• _Selected text_
Automate Ground Truth Labeling for Instance Segmentation

Since R2026a

This example uses:

This example shows how to use a pretrained instance segmentation algorithm to detect cars and traffic lights in an image and automate polygon labeling in the Video Labeler app.These autogenerated polygon labels can then serve as ground truth data for training or fine-tuning instance segmentation models.

Manual annotation of polygon regions for instance segmentation is time-consuming. The Video Labeler app provides a framework to incorporate custom automation algorithms to accelerate this process. You can use custom algorithms to automatically label entire datasets and then perform a quick manual verification step.

This example demonstrates how to:

Use a pretrained SoloV2 instance segmentation network to detect cars and traffic lights.
Create an automation algorithm that generates polygon labels for cars and traffic lights.
Integrate and use the automation algorithm in the Video Labeler app.

• _Provided material_
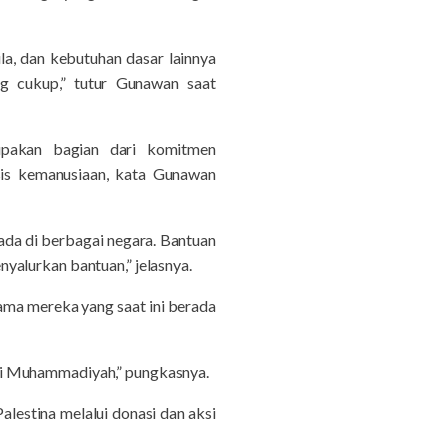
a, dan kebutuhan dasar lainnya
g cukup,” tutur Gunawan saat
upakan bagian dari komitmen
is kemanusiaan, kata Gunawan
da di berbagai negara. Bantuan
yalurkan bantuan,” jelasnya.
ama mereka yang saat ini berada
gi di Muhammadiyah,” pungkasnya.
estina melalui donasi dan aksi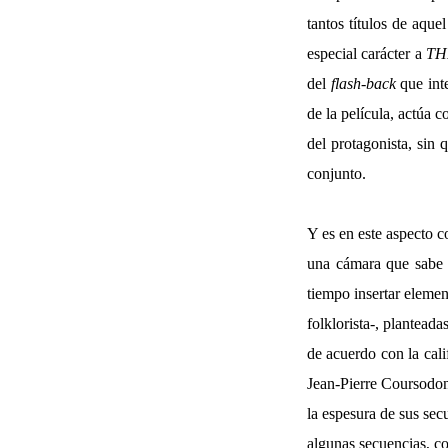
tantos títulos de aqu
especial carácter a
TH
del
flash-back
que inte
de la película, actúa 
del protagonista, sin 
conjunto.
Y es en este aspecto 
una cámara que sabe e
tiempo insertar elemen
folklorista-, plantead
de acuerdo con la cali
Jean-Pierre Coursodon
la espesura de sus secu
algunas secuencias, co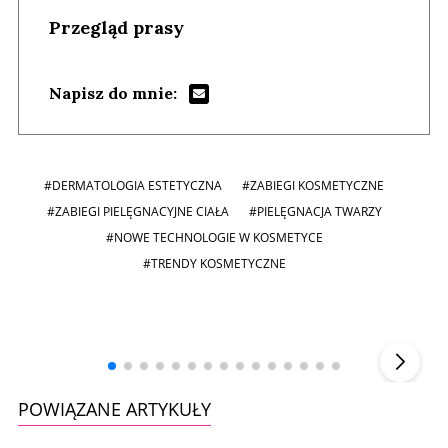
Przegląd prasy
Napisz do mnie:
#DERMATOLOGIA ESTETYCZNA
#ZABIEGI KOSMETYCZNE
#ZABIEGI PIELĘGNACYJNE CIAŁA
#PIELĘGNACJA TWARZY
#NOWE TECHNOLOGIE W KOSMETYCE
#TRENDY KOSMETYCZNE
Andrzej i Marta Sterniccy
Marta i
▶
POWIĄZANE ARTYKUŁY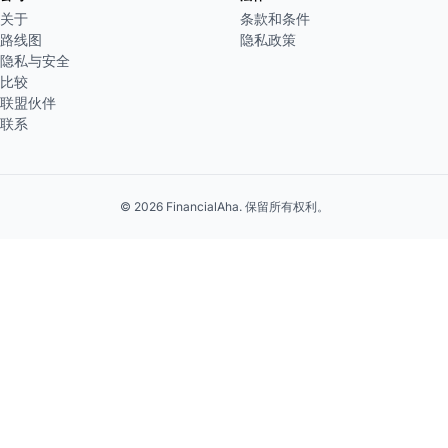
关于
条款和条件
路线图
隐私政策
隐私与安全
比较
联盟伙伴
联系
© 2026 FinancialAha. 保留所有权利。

==

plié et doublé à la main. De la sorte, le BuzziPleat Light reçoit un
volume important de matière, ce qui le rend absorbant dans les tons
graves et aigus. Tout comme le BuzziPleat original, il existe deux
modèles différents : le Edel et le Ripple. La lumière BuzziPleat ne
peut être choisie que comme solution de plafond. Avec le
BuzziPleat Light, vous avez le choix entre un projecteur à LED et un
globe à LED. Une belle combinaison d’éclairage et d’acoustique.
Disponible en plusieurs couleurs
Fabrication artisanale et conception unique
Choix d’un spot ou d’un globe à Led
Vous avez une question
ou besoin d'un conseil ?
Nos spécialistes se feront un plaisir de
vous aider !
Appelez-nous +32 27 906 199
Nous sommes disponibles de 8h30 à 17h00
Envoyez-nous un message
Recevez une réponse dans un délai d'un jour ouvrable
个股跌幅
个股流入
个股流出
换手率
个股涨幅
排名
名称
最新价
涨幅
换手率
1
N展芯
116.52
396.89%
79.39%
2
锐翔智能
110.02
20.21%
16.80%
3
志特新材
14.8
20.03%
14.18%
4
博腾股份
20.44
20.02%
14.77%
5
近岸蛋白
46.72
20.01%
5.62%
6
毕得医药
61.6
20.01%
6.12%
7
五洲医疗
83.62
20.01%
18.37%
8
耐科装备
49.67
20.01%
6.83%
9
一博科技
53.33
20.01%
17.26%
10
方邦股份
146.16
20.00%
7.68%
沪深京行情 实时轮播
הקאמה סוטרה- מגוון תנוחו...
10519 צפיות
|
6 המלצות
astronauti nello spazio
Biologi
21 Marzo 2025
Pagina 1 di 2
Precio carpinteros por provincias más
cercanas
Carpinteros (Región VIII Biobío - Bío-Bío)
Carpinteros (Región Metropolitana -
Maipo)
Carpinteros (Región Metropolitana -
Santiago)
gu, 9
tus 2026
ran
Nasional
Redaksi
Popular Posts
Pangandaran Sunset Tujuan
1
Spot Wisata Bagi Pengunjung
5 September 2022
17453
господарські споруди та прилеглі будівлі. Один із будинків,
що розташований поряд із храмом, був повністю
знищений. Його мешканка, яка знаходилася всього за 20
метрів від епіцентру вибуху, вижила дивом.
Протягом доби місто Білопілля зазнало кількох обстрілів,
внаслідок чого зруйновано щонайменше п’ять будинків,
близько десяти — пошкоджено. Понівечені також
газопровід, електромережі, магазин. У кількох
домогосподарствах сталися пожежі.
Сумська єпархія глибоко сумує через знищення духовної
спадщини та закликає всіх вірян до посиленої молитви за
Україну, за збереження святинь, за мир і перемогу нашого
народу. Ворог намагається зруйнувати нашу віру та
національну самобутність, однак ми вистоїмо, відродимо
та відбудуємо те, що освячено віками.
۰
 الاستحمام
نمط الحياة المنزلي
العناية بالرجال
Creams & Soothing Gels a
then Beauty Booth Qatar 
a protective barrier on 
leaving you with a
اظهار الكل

• _Exercises to complete_
A. List every task that the instance segmentation text says its example demonstrates how to do.
B. Reproduce the part of the instance segmentation text starting with "Automate Ground Truth" and going on through "detect cars and traffic lights.".

• _Answers to the problems_
A.
- Use a pretrained SoloV2 instance segmentation network to detect cars and traffic lights.
- Create an automation algorithm that generates polygon labels for cars and traffic lights.
- Integrate and use the automation algorithm in the Video Labeler app.

B.
Automate Ground Truth Labeling for Instance Segmentation

Since R2026a

This example uses:

This example shows how to use a pretrained instance segmentation algorithm to detect cars and traffic lights in an image and automate polygon labeling in the Video Labeler app.These autogenerated polygon labels can then serve as ground truth data for training or fine-tuning instance segmentation models.

Manual annotation of polygon regions for instance segmentation is time-consuming. The Video Labeler app provides a framework to incorporate custom automation algorithms to accelerate this process. You can use custom algorithms to automatically label entire datasets and then perform a quick manual verification step.

This example demonstrates how to:

Use a pretrained SoloV2 instance segmentation network to detect cars and traffic lights.